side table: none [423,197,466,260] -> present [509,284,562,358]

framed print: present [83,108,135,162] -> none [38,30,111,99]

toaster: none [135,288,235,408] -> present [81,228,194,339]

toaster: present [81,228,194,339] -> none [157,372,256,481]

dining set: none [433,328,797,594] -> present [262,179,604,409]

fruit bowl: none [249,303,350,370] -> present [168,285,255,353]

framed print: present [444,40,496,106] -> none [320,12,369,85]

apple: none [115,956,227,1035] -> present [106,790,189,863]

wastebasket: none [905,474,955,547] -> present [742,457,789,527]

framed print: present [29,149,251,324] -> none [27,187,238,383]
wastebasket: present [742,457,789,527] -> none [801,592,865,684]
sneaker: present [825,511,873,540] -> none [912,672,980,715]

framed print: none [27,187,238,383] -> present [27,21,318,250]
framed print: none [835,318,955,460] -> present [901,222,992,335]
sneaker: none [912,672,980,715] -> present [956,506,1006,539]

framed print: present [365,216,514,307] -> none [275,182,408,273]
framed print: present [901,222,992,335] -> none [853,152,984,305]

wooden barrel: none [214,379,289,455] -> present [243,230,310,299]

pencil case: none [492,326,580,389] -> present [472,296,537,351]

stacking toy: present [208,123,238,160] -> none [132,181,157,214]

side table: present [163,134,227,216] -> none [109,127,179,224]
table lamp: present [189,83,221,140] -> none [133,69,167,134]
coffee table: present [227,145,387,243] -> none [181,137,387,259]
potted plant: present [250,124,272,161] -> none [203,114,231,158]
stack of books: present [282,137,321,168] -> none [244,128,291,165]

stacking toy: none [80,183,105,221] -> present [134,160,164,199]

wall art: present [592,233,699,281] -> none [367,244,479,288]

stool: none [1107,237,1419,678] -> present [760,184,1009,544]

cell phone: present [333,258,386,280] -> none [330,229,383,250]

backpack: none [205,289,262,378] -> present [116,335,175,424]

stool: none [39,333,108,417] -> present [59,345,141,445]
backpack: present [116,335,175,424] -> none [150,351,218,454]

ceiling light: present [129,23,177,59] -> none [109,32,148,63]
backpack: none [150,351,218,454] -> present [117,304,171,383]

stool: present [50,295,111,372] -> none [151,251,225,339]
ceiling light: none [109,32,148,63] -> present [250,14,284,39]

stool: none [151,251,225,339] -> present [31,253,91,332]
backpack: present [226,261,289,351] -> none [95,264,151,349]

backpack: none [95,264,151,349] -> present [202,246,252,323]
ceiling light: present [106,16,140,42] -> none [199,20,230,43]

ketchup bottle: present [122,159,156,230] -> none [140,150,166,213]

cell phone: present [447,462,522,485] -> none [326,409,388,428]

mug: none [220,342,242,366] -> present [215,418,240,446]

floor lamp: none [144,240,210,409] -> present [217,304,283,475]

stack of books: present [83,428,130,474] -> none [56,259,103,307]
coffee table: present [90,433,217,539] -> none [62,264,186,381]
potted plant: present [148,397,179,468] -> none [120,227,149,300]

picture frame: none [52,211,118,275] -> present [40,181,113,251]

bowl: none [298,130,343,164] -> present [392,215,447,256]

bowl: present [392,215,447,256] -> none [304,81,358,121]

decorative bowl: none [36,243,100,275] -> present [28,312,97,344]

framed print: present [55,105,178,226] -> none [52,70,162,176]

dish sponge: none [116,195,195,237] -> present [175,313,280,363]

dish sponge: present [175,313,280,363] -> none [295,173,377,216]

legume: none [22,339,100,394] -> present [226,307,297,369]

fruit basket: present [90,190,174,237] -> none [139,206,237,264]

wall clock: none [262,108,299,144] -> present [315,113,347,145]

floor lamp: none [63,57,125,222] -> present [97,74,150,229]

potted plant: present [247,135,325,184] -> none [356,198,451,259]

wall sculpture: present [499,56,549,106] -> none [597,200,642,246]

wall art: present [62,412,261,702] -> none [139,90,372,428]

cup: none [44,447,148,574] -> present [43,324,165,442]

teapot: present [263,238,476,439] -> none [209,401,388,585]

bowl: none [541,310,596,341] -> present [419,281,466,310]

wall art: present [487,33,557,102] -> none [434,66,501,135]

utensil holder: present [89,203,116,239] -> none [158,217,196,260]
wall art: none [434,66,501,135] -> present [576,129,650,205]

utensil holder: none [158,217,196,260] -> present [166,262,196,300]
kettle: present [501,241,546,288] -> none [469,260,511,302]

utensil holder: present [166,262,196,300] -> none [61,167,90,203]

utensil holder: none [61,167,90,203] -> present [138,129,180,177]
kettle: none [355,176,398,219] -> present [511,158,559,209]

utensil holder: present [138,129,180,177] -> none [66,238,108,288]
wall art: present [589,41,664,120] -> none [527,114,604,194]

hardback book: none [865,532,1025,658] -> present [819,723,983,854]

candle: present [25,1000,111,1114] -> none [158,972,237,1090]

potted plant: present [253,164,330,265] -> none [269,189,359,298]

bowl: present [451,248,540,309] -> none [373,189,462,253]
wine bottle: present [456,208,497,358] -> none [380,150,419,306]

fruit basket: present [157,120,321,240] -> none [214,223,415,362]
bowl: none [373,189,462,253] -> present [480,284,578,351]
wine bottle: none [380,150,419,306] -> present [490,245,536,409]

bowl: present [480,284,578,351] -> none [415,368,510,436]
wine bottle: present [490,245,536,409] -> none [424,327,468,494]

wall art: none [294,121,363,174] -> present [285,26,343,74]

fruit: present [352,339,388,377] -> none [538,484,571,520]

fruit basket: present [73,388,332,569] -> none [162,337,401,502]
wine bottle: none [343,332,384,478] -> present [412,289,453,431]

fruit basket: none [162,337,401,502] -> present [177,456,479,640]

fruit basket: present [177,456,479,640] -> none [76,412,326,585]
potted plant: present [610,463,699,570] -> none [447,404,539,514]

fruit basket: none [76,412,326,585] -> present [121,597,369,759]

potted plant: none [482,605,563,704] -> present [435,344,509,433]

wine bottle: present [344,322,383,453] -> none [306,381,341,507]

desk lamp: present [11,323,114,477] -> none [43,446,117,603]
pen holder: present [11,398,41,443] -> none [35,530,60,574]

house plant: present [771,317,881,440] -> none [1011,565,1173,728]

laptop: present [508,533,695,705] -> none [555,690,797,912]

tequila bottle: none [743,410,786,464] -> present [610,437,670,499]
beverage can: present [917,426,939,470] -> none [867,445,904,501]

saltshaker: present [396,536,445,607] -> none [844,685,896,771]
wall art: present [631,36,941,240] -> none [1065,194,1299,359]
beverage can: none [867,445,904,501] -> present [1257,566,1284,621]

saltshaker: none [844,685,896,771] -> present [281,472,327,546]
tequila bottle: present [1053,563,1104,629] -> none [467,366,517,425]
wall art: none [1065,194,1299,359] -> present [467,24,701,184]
##########
• **ASSIGNMENT**
Look above for the line holding "coffee table: present [90,433,217,539]". Print it and every line after it, exactly, through the line holding "teapot: present [263,238,476,439]".

• **RESPONSE**
coffee table: present [90,433,217,539] -> none [62,264,186,381]
potted plant: present [148,397,179,468] -> none [120,227,149,300]

picture frame: none [52,211,118,275] -> present [40,181,113,251]

bowl: none [298,130,343,164] -> present [392,215,447,256]

bowl: present [392,215,447,256] -> none [304,81,358,121]

decorative bowl: none [36,243,100,275] -> present [28,312,97,344]

framed print: present [55,105,178,226] -> none [52,70,162,176]

dish sponge: none [116,195,195,237] -> present [175,313,280,363]

dish sponge: present [175,313,280,363] -> none [295,173,377,216]

legume: none [22,339,100,394] -> present [226,307,297,369]

fruit basket: present [90,190,174,237] -> none [139,206,237,264]

wall clock: none [262,108,299,144] -> present [315,113,347,145]

floor lamp: none [63,57,125,222] -> present [97,74,150,229]

potted plant: present [247,135,325,184] -> none [356,198,451,259]

wall sculpture: present [499,56,549,106] -> none [597,200,642,246]

wall art: present [62,412,261,702] -> none [139,90,372,428]

cup: none [44,447,148,574] -> present [43,324,165,442]

teapot: present [263,238,476,439] -> none [209,401,388,585]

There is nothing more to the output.